Siler wants pay of county lawyers raised

Jun. 11, 2014 @ 07:02 PM

County Attorney Lowell Siler is pushing a roughly $213,000 plan to put the lawyers who work for him on equal footing, pay-wise, with their counterparts in city government.

Siler briefed County Commissioners on the proposal this week, explaining he wants to emulate the city’s practice of promoting lawyers to the status of “senior assistant” after they’ve been on the payroll for seven to nine years.

“As long as I’ve been in that office, our salary has always been behind our brothers and sisters in the city attorney’s office,” Siler said during his briefing. “And I never really could understand that. The skill set is no different. And in many years, we work hand-in-hand with the city attorney’s office on the same projects.”

He added that he believes at least four of his assistant merits a big raise, and that the full plan would address the salaries of seven. The raises would be on the order of $20,000 each, plus benefits.

County Manager Wendell Davis has endorsed the proposal, including it in his fiscal 2014-15 budget request.

Commissioners were noncommittal, though Commissioner Wendy Jacobs noted the county is in the midst of a full-workforce adjustment of salaries to react to changing market conditions.

“How do we then explain to every other department that, yes, we did an organizational study, and then we’re going to treat the legal department differently and do another compensation system for them?” she asked.

But commissioners Chairman Michael Page seemed inclined to go along.

“It’s not far off from here to the city,” he said, alluding to the couple-blocks walk from the county offices to City Hall. “I hope we would be able to say, ‘You’re not any different from the city here at the county,’ and treat them fairly.”

Siler’s office has a staff of 17 people and operates on a budget of $1.8 million. He and Davis propose raising that to $2.2 million in fiscal 2014-15.

The increase covers not just what Siler terms the “restructuring and reclassification” plan, but the hiring of an additional lawyer to work with the Department of Social Services on child-support cases.

The request for child-support cases has the support of DSS Director Michael Becketts and appears non-controversial.

Siler receives a salary of $178,404 and his chief deputy, Cathy Moore, receives $119,105. The annual salaries of the seven assistant county attorneys range from $75,324 to $97,930.

Over at City Hall, City Attorney Patrick Baker’s office has 11 full-time employees and a lawyer who works part-time. It operates on a $1.6 million budget. Baker has asked for an additional $26,440 in fiscal 2014-15, basically an inflation-covering budget increase.

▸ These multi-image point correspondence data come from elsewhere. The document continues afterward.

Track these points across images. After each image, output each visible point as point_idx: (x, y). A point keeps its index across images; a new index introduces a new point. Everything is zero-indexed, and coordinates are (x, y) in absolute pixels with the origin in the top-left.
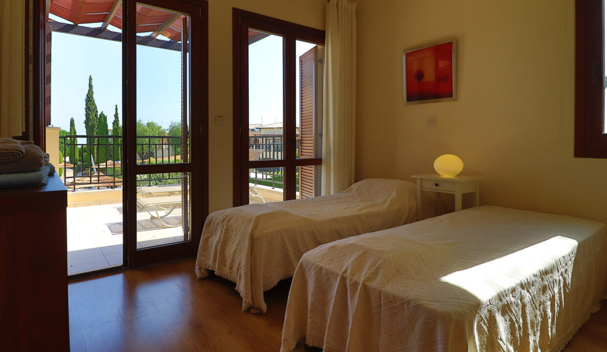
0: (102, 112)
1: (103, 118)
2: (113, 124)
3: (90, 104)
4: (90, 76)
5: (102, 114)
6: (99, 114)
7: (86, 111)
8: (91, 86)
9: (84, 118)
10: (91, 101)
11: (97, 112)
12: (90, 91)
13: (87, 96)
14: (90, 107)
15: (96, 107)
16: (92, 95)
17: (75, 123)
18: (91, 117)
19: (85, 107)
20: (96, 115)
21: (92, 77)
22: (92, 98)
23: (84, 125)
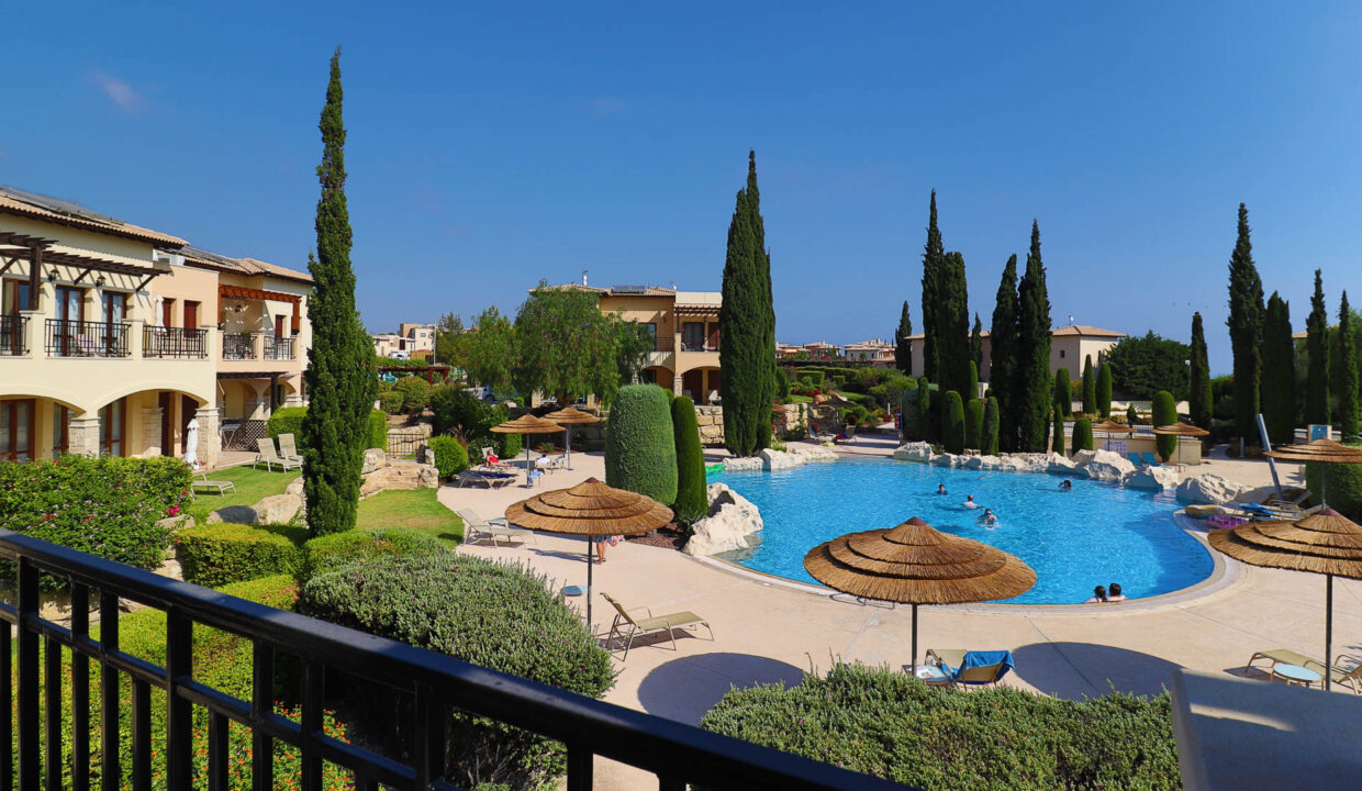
0: (1276, 293)
1: (1279, 308)
2: (1310, 322)
3: (1244, 276)
4: (1242, 206)
5: (1275, 300)
6: (1266, 298)
7: (1232, 294)
8: (1243, 231)
9: (1228, 312)
10: (1244, 267)
11: (1261, 294)
12: (1242, 244)
13: (1235, 255)
14: (1241, 284)
15: (1258, 283)
16: (1248, 251)
17: (1204, 325)
18: (1245, 307)
19: (1230, 284)
20: (1259, 303)
21: (1246, 208)
22: (1248, 259)
23: (1228, 328)
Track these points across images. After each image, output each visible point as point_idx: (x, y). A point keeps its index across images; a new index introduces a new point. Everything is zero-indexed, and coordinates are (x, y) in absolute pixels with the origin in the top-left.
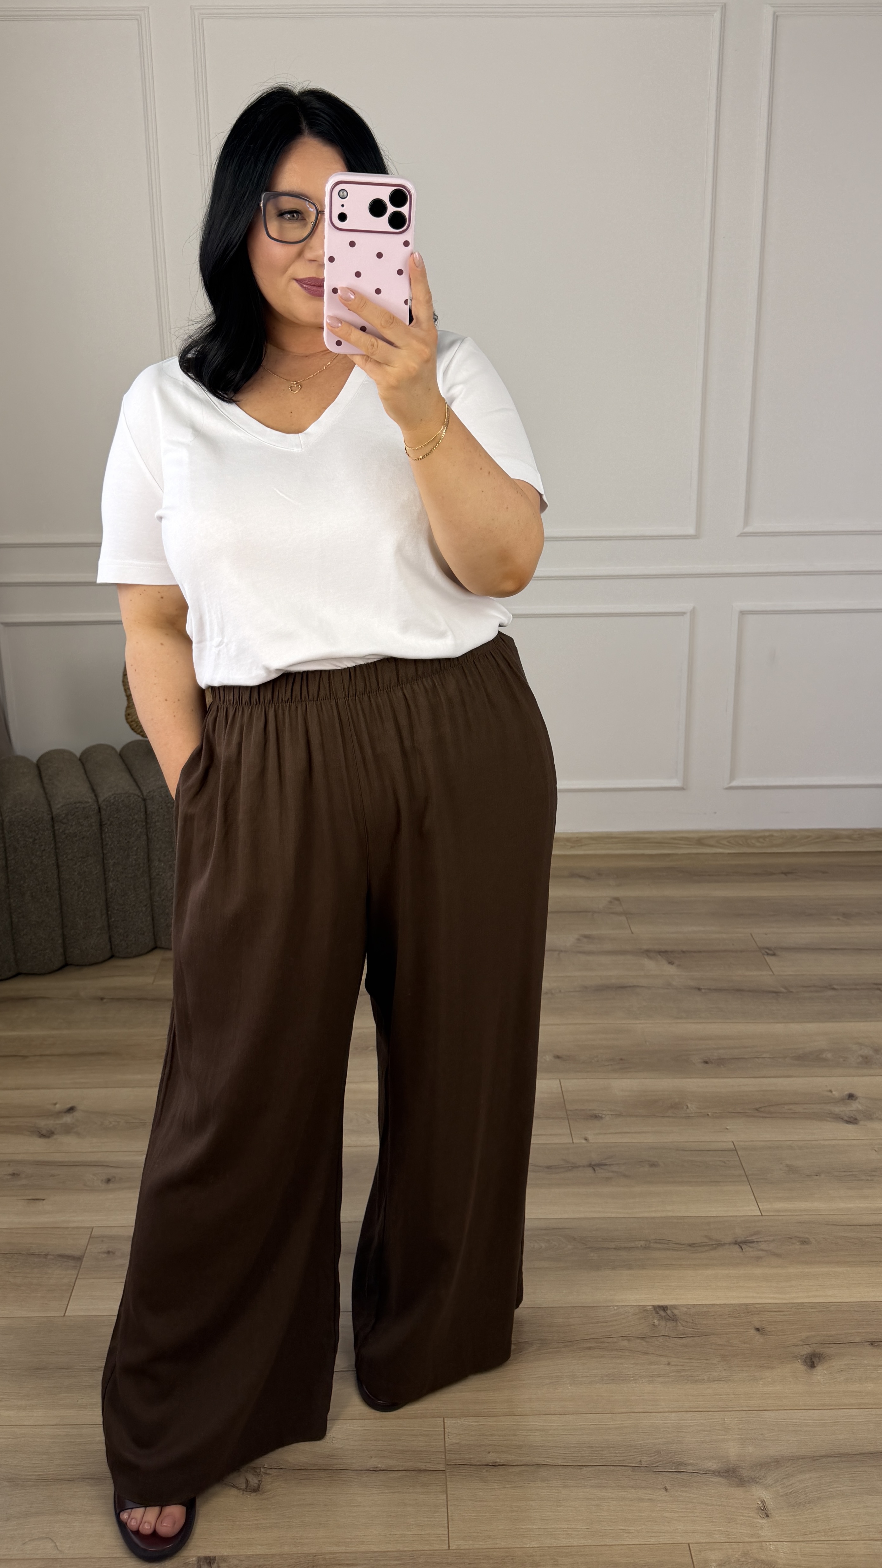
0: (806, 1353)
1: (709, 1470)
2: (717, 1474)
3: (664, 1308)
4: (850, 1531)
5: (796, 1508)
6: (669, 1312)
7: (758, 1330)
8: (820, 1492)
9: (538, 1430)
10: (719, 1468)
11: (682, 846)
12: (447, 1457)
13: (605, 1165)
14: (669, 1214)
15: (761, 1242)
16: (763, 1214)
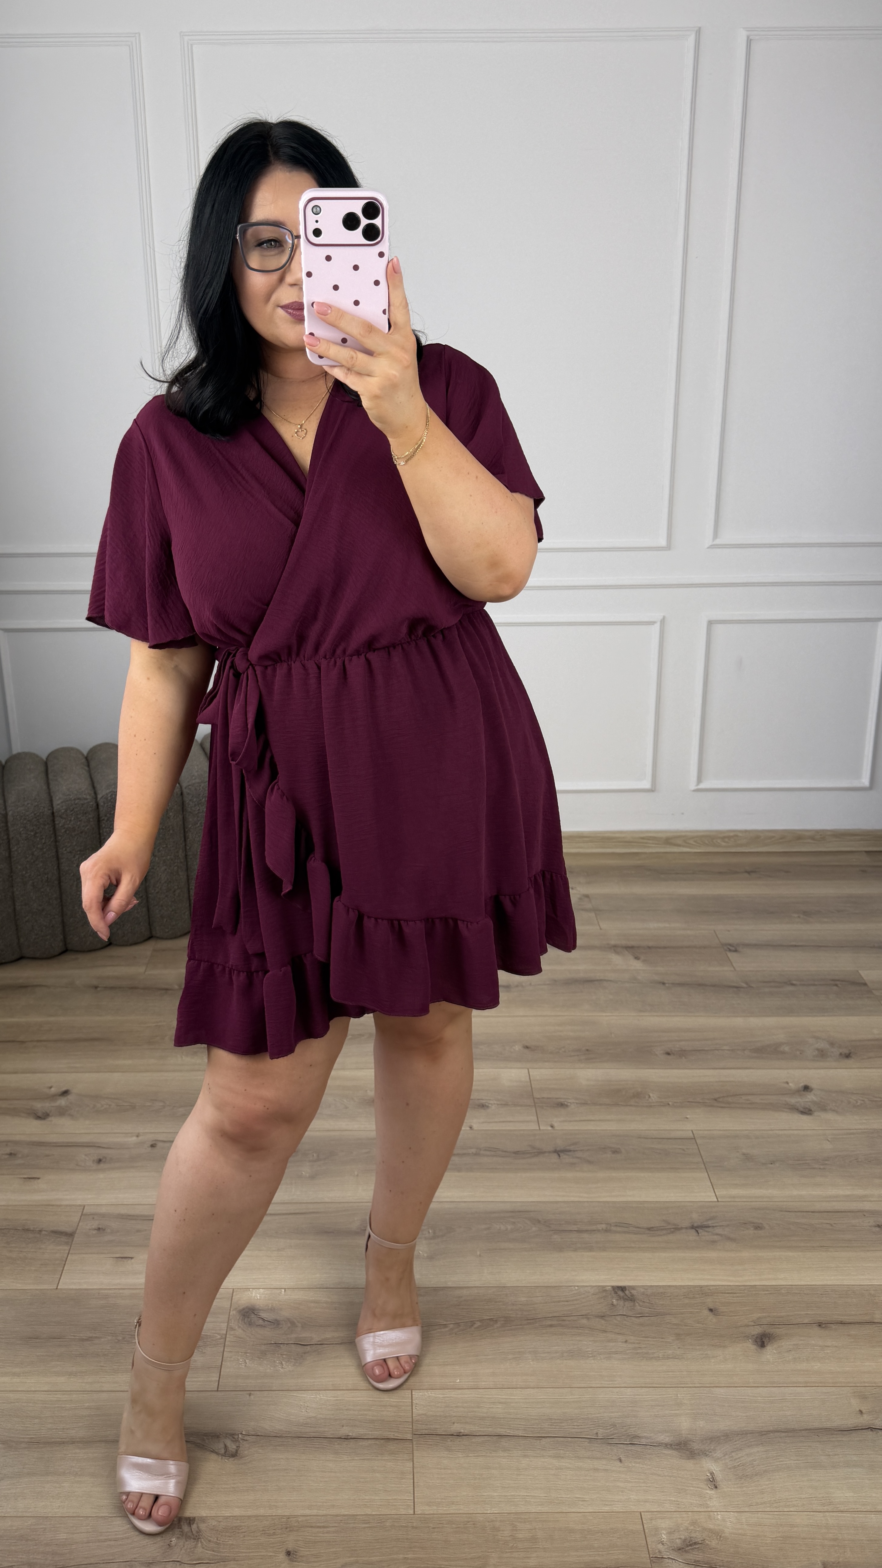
0: (757, 1333)
1: (662, 1444)
2: (669, 1446)
3: (623, 1289)
4: (793, 1503)
5: (743, 1480)
6: (627, 1292)
7: (711, 1310)
8: (766, 1466)
9: (500, 1403)
10: (671, 1441)
11: (650, 845)
12: (414, 1427)
13: (570, 1151)
14: (630, 1199)
15: (716, 1226)
16: (719, 1200)
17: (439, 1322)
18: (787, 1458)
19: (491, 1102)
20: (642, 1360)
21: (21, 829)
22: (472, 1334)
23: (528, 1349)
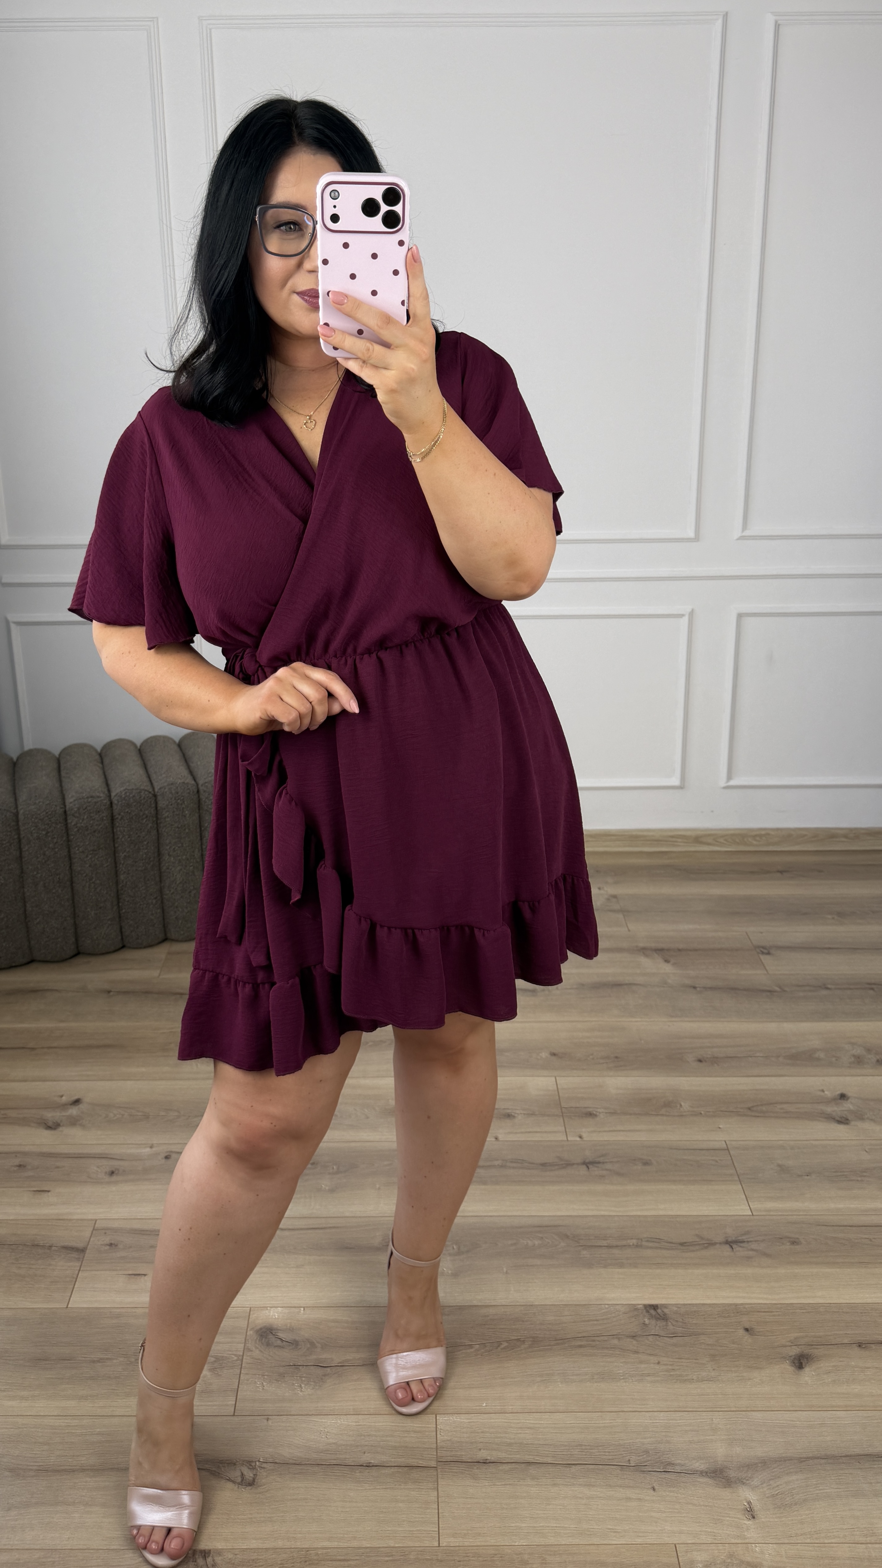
0: (794, 1354)
1: (697, 1471)
2: (704, 1474)
3: (655, 1307)
4: (835, 1534)
5: (782, 1509)
6: (659, 1311)
7: (747, 1330)
8: (806, 1494)
9: (529, 1428)
10: (707, 1468)
11: (679, 844)
12: (438, 1454)
13: (599, 1163)
14: (661, 1213)
15: (751, 1241)
16: (754, 1214)
17: (465, 1343)
18: (827, 1486)
19: (518, 1112)
20: (675, 1382)
21: (32, 829)
22: (499, 1355)
23: (557, 1371)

Baker, a former Durham city manager, is paid $186,348 by the City Council. The other seven lawyers who work full-time in his office are all senior assistants and receive anywhere from $103,514 to $120,721.

Siler’s briefing for the commissioners on Wednesday came about two weeks after Baker presented his funding request to the City Council.

Ironically, Baker made a point during his comments of noting how little turnover there’s been in the city attorney’s office since he joined it as an assistant attorney in 1997.

Since then, “I don’t know that anyone has actually left the office except through a retirement,” Baker said, ignoring his own transfer to the city manager’s office in 2004. “We had one individual pass away in 1998 or 1999. We’ve been able to keep people on board until they retire.”

Council members were satisfied with the lack of turnover, Councilman Steve Schewel calling that and a similar track record in the city clerk’s office a “tribute to management and morale.”

Both governments are considering property tax increases in fiscal 2014-15. City officials are likely to choose among options requiring an increase of 1.79 to 2.37 cents per $100 of assessed value.

Davis, meanwhile, asked the commissioners for an increase in the countywide tax rate of 2.73 cents per $100 of assessed value.